Он хлопает себя по голове, будто его неспособность поверить доказывает глупость старушенции.
— Вот-вот. Проклята страна, где людям разрешено выбирать, как тратить свои деньги.
— Если они у них есть, — вмешивается Бел.
— Бога ради, деньги тут ни при чем. Я говорю о промывании мозгов. — Он снова поворачивается к Питеру. — Французский крестьянин, даже фабричный рабочий, уделяет своей еде и вину столько же внимания, как те, кто стоит гораздо выше на экономической лестнице. В отношении удовольствий они абсолютные эгалитаристы. Я о том, какие они, например, закатывают свадьбы. Простой, не слишком зажиточный фермер, почтальон. Великолепнейшее угощение, Питер, вы и вообразить не можете. И такая озабоченность, тщание, поход к мяснику и обсуждение мяса и patisserie, и charcuterie[22].
Благодарение Богу за экономические надбавки.
Питер кивает, затем вскидывает глаза, охватывая взглядом и Пола и Аннабель.
— Значит, счастливцы? От этого не уйти?
— Ощущение привилегированности. Неизбежное.
— Но вы словно бы доказываете, что это следует изничтожить? Неужели вы правда хотите видеть здесь манчестерские и бирмингемские орды?
Бел ухмыляется.
— Отличный вопрос. Обратитесь к товарищу Роджерсу.
Пол машет ладонью на жену.
— Только потому, что такие турпоездки Франция вообще не предлагает. Тут вам все еще предлагается делать собственные открытия.
— А это требует образованного ума?
— Просто лишенного предубеждений. А не в смирительной рубашке пуританской этики.
— Этот угол мне тоже нравится. — Он улыбается Аннабель. — Но в какой мере он типичен, Аннабель?
— Я бы сказала: довольно стандартный экспатриант-реакционер. Верно, Кэт?
Кэтрин чуть улыбается и ничего не говорит.

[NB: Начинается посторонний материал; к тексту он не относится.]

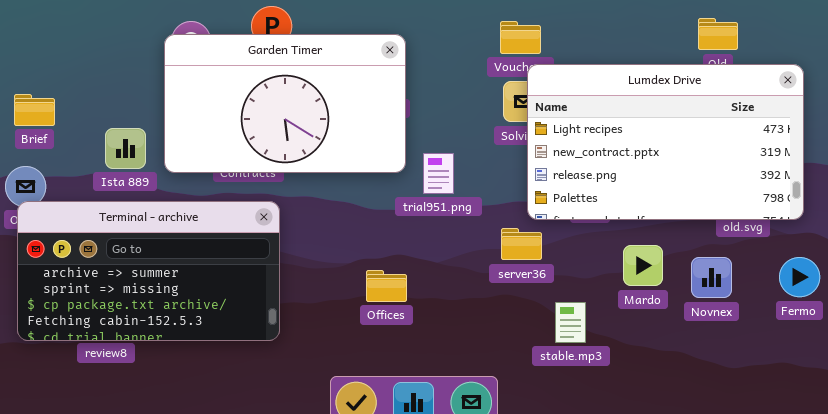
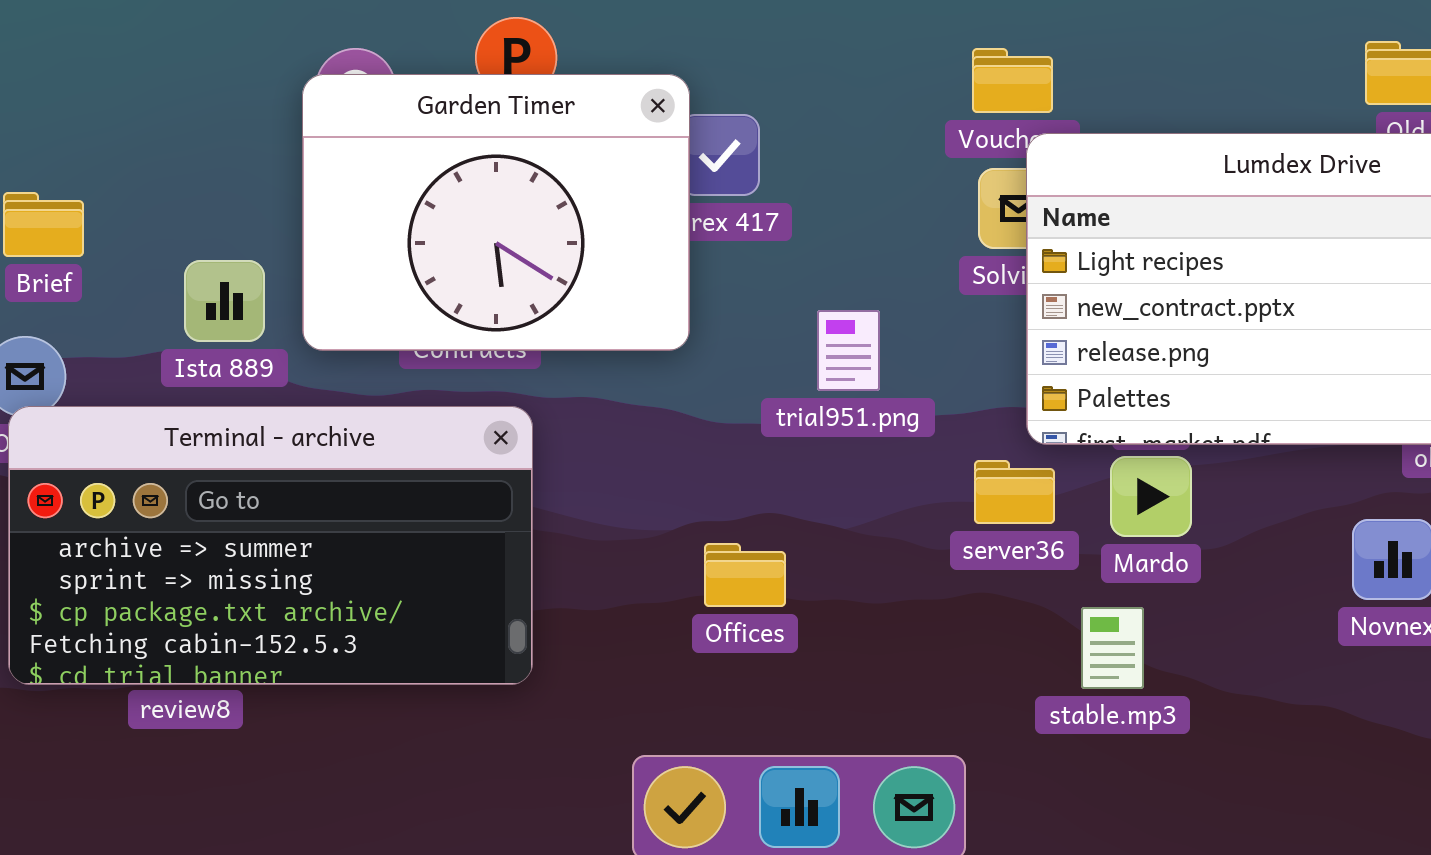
Garden Timer: [164,34,406,173] -> [302,74,690,351], resized
Mardo: [623,245,663,286] -> [1110,456,1192,537], moved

— Ну давай же, свояченица. Защити меня от ударов в спину.
— Если кто-то счастлив, естественно, он не хочет ничего менять.
— Но ведь хотеть немножко это счастье разделить не возбраняется?
Бел отвечает за нее:
— Милый, почему не взглянуть правде в глаза? Ты величайший из когда-либо живших кресельных социалистов.
— Благодарю тебя.
— Бутылочка джолли, и ты перемаоишь всех в радиусе достижения.
Питер посмеивается.
? Послушайте, какое прелестное слово, Аннабель. Перемаоить. Я его запомню.
Пол грозит пальцем Линабель; этот жуткий русский монах в нем.
— Радость моя, цель социализма, как ее понимаю я, это содействовать подъему человечества, а не сведение его к наиболее низкому из всех общих знаменателей, дорогому каждому капиталистическому сердцу.
И они продолжают, и они продолжают; такого Пола ненавидишь, разглагольствующего, нескончаемо проповедующего великолепный культурный кисель из ревеня. Когда ты почему-то видишь только усталую волну вечерних людей, иссушенных работой автоматов, для которых вы можете быть только крайне удачливыми, недосягаемыми, избранными, беспомощными. Искать для них мотивацию, объяснять их — это запредельная вульгарность и запредельная ложь… своего рода людоедство. Ешь зарезанную свинину на обед; затем другие зарезанные жизни и нарубленную реальность на заедки. Урожай собран. Остались только обломки колосьев и осыпавшиеся зерна: аллюзии, фрагменты, фантазии, эго. Только мякина болтовни, бессмысленная отава.
И достаточно дремучая без всех этих кружащих, жужжащих словес; достаточно нереальная, о, вполне, вполне достаточно нереальная и без добавления всех этих скачущих, кишащих, перепрыгивающих друг друга мужских идей; и сознание, что это бактерии: они будут размножаться, и однажды в зимний вечерок бездумные миллионы будут созерцать их потомство и будут заражены в свою очередь… Ленивое раздражение Бел так понятно: не столько само величавое проповедование, но то, как он предается ему ради такого ничтожного повода, такого никчемного мелкотравчатого самодовольного прыща, который в деревьях не видит ничего, кроме материала, чтобы сколачивать из них свои хибары эфемерного вздора.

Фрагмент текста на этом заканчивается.